Try it -> Would you copy out exactly the lines of the listing below, beginning with the one that contains "Rendered at 1477 by 1152 pixels." and ending with the last?
(Beginning of Extracted data)
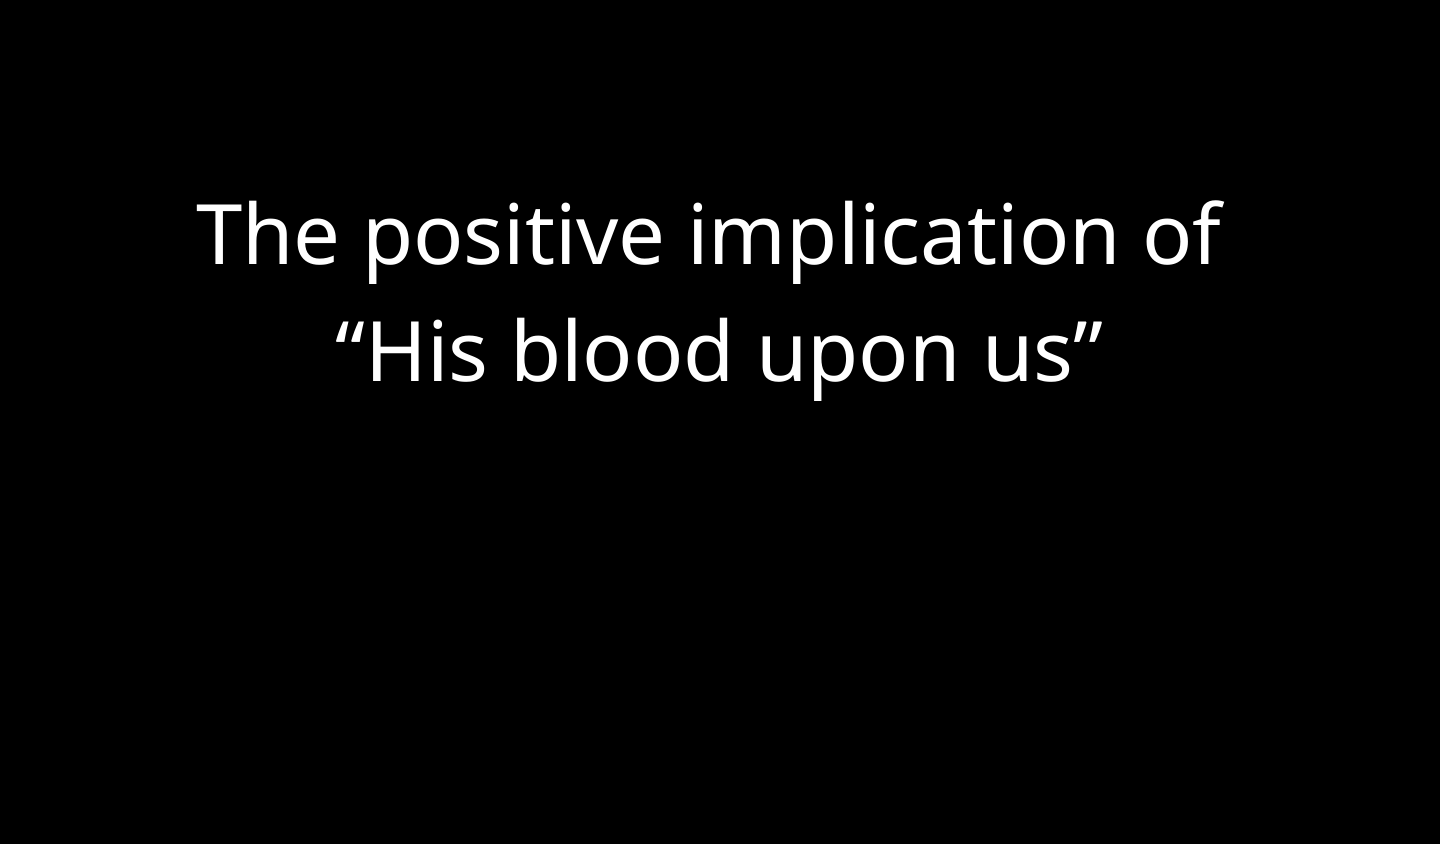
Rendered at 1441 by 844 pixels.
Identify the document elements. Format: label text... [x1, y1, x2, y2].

subtitle The positive implication of “His blood upon us” [32, 59, 1408, 844]
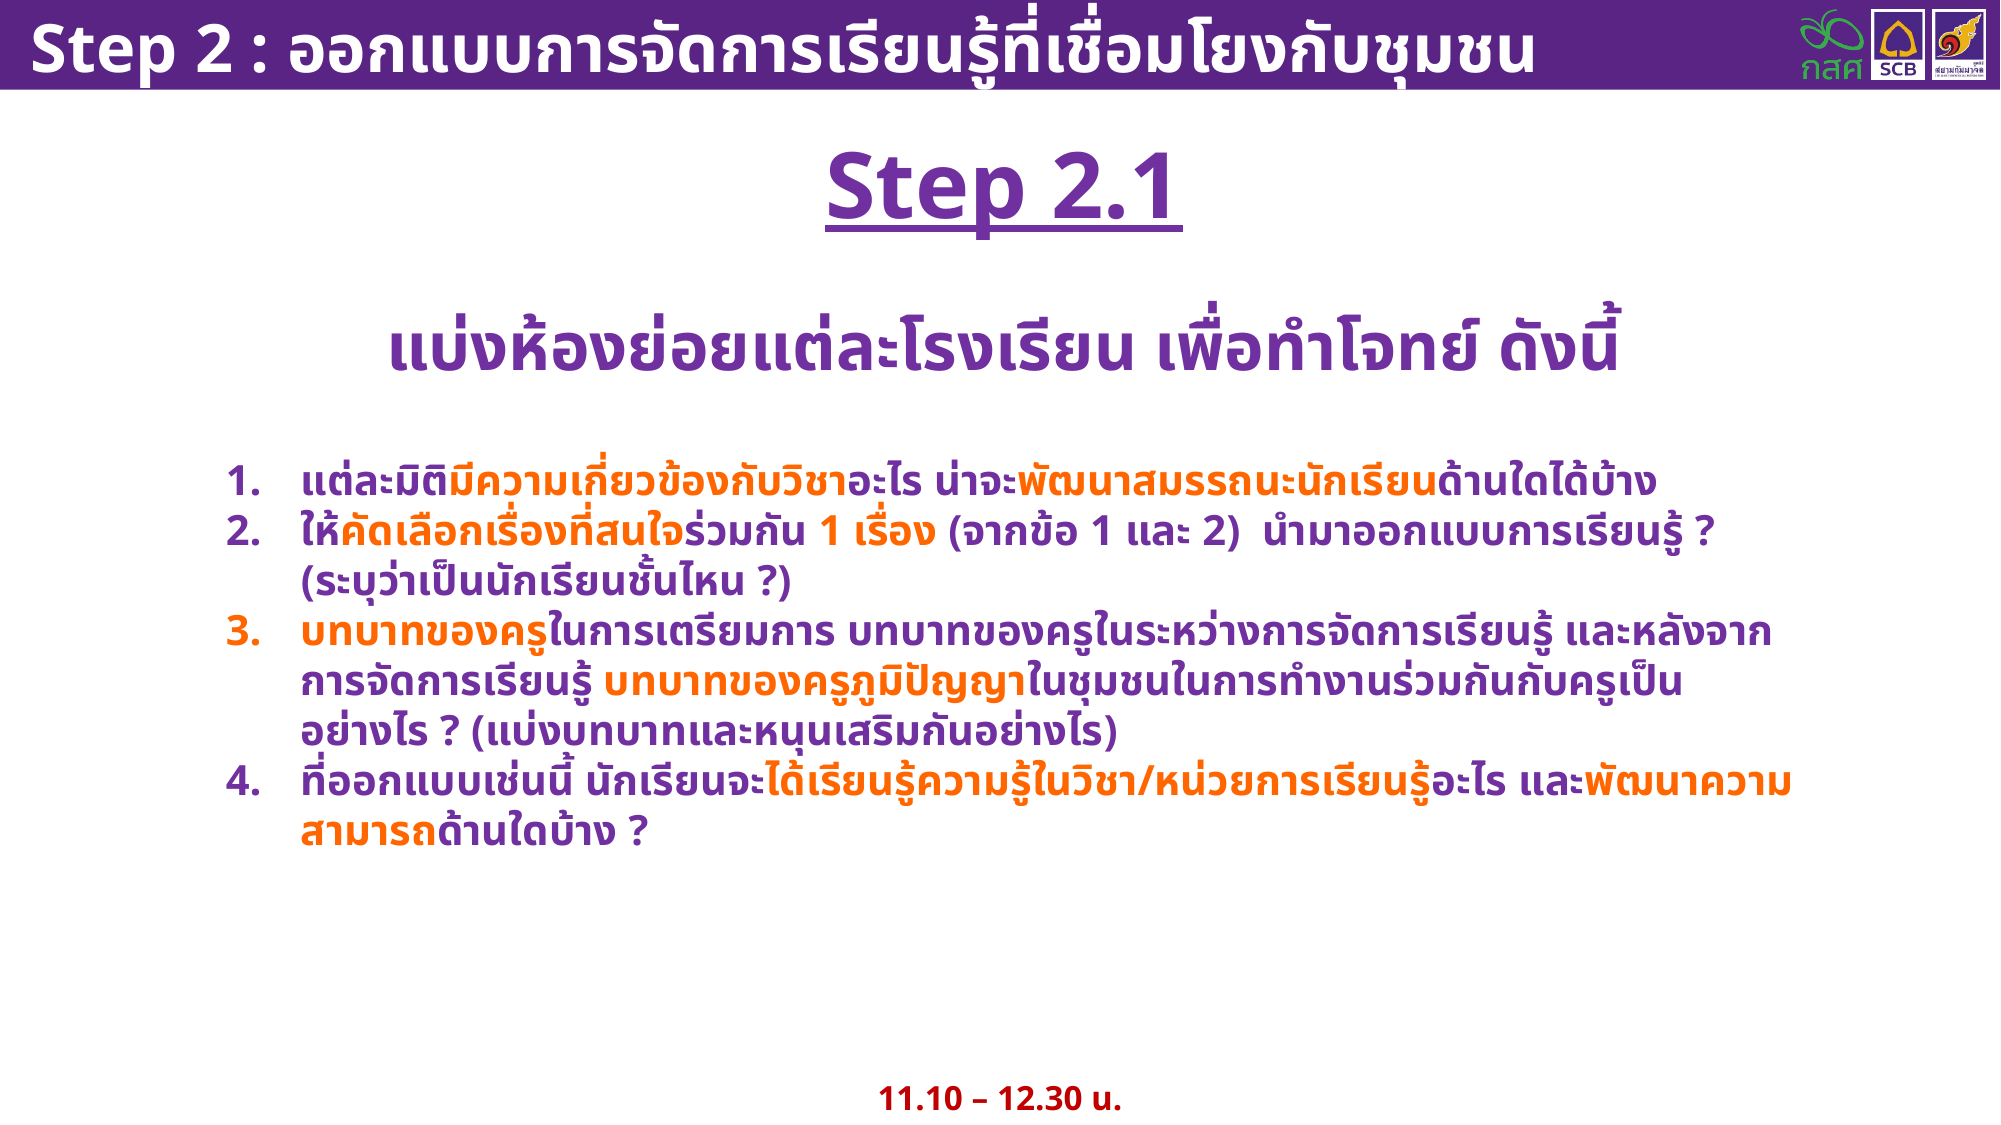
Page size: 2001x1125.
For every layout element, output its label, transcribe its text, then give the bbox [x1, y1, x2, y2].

text_box 11.10 – 12.30 น. [795, 1069, 1205, 1125]
text_box แบ่งห้องย่อยแต่ละโรงเรียน เพื่อทำโจทย์ ดังนี้ แต่ละมิติมีความเกี่ยวข้องกับวิชาอะไร น่าจะพัฒนาสมรรถนะนักเรียนด้านใดได้บ้าง ให้คัดเลือกเรื่องที่สนใจร่วมกัน 1 เรื่อง (จากข้อ 1 และ 2) นำมาออกแบบการเรียนรู้ ? (ระบุว่าเป็นนักเรียนชั้นไหน ?) บทบาทของครูในการเตรียมการ บทบาทของครูในระหว่างการจัดการเรียนรู้ และหลังจากการจัดการเรียนรู้ บทบาทของครูภูมิปัญญาในชุมชนในการทำงานร่วมกันกับครูเป็นอย่างไร ? (แบ่งบทบาทและหนุนเสริมกันอย่างไร) ที่ออกแบบเช่นนี้ นักเรียนจะได้เรียนรู้ความรู้ในวิชา/หน่วยการเรียนรู้อะไร และพัฒนาความสามารถด้านใดบ้าง ? [192, 296, 1816, 862]
text_box Step 2.1 [795, 118, 1213, 244]
text_box [0, 0, 15, 91]
text_box Step 2 : ออกแบบการจัดการเรียนรู้ที่เชื่อมโยงกับชุมชน [15, 0, 1693, 93]
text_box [1800, 9, 1986, 81]
text_box [1693, 0, 2000, 91]
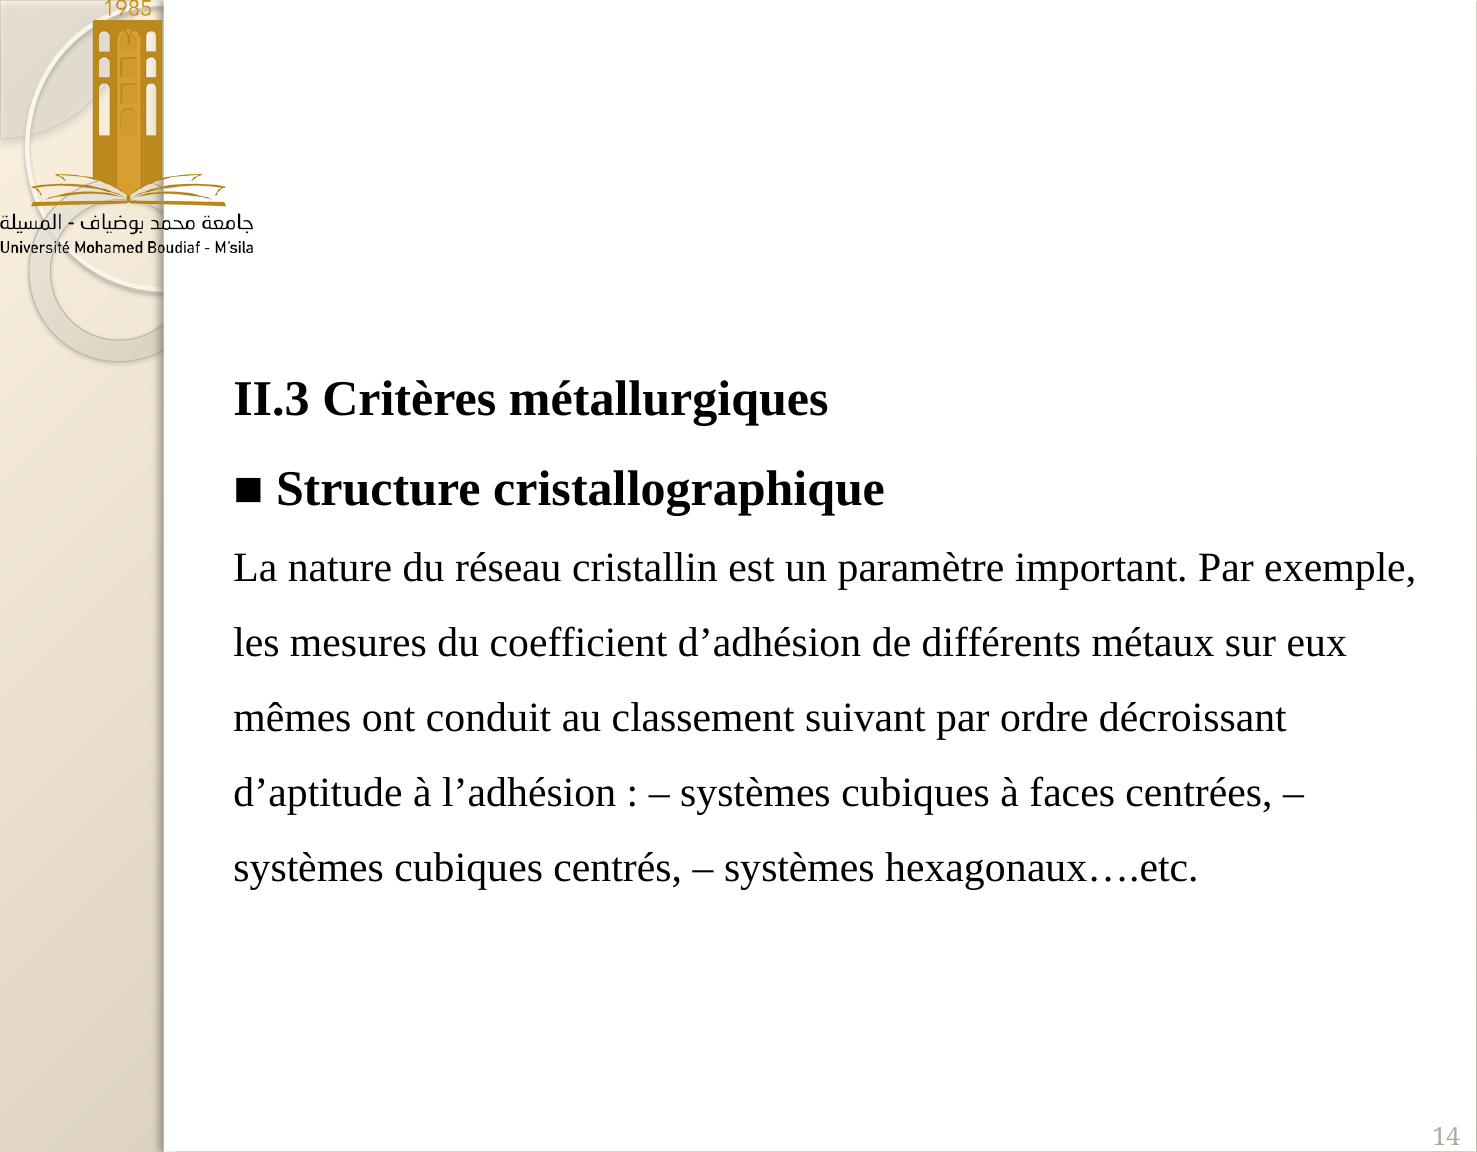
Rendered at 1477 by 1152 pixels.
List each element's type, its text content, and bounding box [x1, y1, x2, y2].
(End of Extracted data)
Final answer ->
Rendered at 1477 by 1152 pixels.
List each element's type, its text content, and bounding box [x1, y1, x2, y2].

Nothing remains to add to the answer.